What is required:
Can you extend the forum thread about designing a ramp for a rolling ball, picking up right after its last line?

Selected passage:
=====

Designing a Ramp for Consistent Ball Rolling: Exploring Formulas and Variables

[Crystal Faye]

I have to make a ramp, eek!

Here is my assignment. I would appreciate help with choosing what formula to use. I am so lost.

Design a Ramp:​

The ramp can be made of any material and be any width, length, and/or height. The only rule is that there must be a ball of any material that will consistently roll from a noted point A to a noted point B on this ramp.

The ball much be rolling from point A to point B in 1.8 consistently over a one meter stretch. [ It is also an option to create a scenario in which the ball with take .9 seconds to travel over a .5 m ]

 

[andrevdh]

The linear acceleration of an object rolling down an incline, without slipping, with an angle of $\theta$ with respect to the horizontal is given by

$$a = \frac{g\sin(\theta)}{1 + A}$$

where

$$A = \frac{I_{com}}{MR^2}$$

where $I_{com}$ is the rotational inertia of the rolling object around its centre of mass.

 

[Crystal Faye]

Thanks for the help :)

What ball and ramp material do you recommend?

And also, if the ball must travel 1 meter in 1.8 seconds [or .5 meters in .9 seconds], should we get the ball to accelerate BEFORE the "measured meter".

We are only in our first few weeks of physics.

=====

Supplied material:
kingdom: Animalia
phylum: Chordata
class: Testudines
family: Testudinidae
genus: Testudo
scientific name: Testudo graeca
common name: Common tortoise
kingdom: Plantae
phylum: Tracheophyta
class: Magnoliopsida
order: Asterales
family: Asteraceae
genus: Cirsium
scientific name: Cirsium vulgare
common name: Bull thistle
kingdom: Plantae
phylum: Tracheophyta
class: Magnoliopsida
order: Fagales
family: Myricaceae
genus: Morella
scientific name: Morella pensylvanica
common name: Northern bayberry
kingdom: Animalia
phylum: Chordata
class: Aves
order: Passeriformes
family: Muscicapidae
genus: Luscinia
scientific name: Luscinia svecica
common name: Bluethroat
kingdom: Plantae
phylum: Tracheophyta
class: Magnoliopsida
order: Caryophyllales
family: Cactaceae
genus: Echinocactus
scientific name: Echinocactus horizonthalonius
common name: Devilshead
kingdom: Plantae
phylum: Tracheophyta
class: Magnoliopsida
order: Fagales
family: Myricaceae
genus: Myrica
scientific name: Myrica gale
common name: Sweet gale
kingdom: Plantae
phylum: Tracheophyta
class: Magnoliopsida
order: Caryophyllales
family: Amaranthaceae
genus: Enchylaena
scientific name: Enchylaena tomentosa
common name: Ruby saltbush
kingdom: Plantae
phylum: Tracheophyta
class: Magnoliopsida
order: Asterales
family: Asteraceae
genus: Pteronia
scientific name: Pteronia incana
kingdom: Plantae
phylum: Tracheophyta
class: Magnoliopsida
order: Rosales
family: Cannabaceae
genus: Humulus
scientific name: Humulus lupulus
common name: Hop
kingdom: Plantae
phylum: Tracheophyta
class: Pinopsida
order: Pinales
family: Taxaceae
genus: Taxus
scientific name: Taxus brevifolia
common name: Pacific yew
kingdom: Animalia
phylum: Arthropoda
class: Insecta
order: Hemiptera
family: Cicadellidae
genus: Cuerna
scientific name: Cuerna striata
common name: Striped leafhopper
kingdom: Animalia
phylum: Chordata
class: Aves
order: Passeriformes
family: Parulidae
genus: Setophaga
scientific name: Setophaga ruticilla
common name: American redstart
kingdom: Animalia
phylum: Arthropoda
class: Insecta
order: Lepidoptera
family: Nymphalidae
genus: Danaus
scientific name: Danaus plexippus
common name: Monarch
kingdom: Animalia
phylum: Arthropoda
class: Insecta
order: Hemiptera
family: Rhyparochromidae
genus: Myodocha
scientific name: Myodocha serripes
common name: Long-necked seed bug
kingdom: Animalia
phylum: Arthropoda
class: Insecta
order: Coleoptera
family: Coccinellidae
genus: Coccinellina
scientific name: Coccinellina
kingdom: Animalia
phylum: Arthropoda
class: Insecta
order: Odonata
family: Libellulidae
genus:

=====

Reply to the task:
[andrevdh]

The ball need to be of a uniform material (not hollow) because you need to evaluate $I_{com}$. It should be rather hard, but it must not slip on the incline while going down.

 

[Crystal Faye]

Do you think that a marble will work? We are considering creating the ramp (the surface) out of lamenated card stock.

We also have bouncy balls at our disposal :)

I am really happy that you are helping, yay!

 

[andrevdh]

I would rather go for a ball that has less chance of slipping, like a superball. If the ball is of such dimensions and mass that the angle becomes too steep the chances of slipping becomes great. So calculate $\theta$ for the particular ball (working backwards from the given time to the acceleration to the angle) and then you will have an idea if the angle is such that the ball will probably slip.

 

[Crystal Faye]

ok! I am going to try and draw a diagram...

 

[andrevdh]

I am not sure why you need a diagram. But I wo'nt so no to nice pictures.

 

[Crystal Faye]

Are we identifying theta correctly?

 

[andrevdh]

That is the danger one faces when one have'nt derived a formula oneself: misinterpreting the meaning of it. $\theta$ is the angle that the ramp makes with the horizontal. So it is the bottom right hand angle of the triangle in your drawing. You can see its meaning by multiplying the formula with the mass of the ball on the left and right. The numerator then becomes the component of the weight of the ball parallel to the ramp.

 

[andrevdh]

The $g$ in the formula is the value of the gravitational acceleration. Its value changes a bit with lattitude. Where are you on this planet?

 

[Crystal Faye]

I live in America, in the south...near the Gulf of Mexico.

 

[Crystal Faye]

Oh, I understand what you meant by sine now. I had looked it up on the internet and I was misled.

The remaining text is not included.